We are working on adding new FME Engines on a Separate Linux Machine in a fault-tolerance environment where two FME Cores have been configured. 

Following the FME Flow Administrator’s Guide

https://docs.safe.com/fme/html/FME-Flow/AdminGuide/Adding_FME_Engines_on_Separate_Machine.htm

The install instructions have this step on the Linux section,

The installer prompts you for the name of the <coreHost>. In a fault-tolerant installation, the primary <coreHost> should always be specified. Do not specify the failover host.
Here we are not very clear. We have two FME Flow Cores.

first, how do we know which one is supposed to be the primary or the failover host between two Cores?

Secondly, if say that the first Core to start can be considered the primary, what happens to the engines on a Separate Engine if the primary Core is down?

Can anyone give us some helps on this?

Thanks,

-John

Hi @missp29,

The install instructions have this step on the Linux section,

The installer prompts you for the name of the <coreHost>. In a fault-tolerant installation, the primary <coreHost> should always be specified. Do not specify the failover host.
Here we are not very clear. We have two FME Flow Cores.

In a failover scenario, it doesn't matter which core is designated as primary or failover; the engine simply needs to be registered with a core. The current wording is a bit unclear, I've contacted our publication team to see if we can clarify this.

 

Secondly, if say that the first Core to start can be considered the primary, what happens to the engines on a Separate Engine if the primary Core is down?

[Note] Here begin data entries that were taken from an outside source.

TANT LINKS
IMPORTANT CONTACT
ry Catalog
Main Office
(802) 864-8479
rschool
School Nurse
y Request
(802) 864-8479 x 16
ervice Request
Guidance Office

The configuration settings for the failover host are stored in the database. If a core goes offline, the distributed engines will first try to reconnect to that host before attempting to connect to the secondary host. Any engines local to that host will also go down unless they are manually reassigned or redirected to an active host using the REST API.

 

See A Guide to Choosing your FME Server Deployment Architecture for more information and diagrams of this kind of scenario.

 

Hope that helps!

 

 


Hi dylan.at.safe,

Thank you very much for your helps here.

As you explained below,

The configuration settings for the failover host are stored in the database. If a core goes offline, the distributed engines will first try to reconnect to that host before attempting to connect to the secondary host. …

 

I am not very clear here. The distributed server only has the primary Core info.  if the primary Core goes down, how could the Distributed Server know where the second Core is? As you mentioned that the configuration settings for the failover host are stored in the database, does this mean the Distributed Servers will get the second host directly from the database?

Thanks,

-John


Hi @missp29,

 

The distributed server only has the primary Core info.  if the primary Core goes down, how could the Distributed Server know where the second Core is? As you mentioned that the configuration settings for the failover host are stored in the database, does this mean the Distributed Servers will get the second host directly from the database?

You are correct, the distributed server will get the second host from the database.

 

 


Hi dylan.at.safe,

I see. Again I really appreciate your help!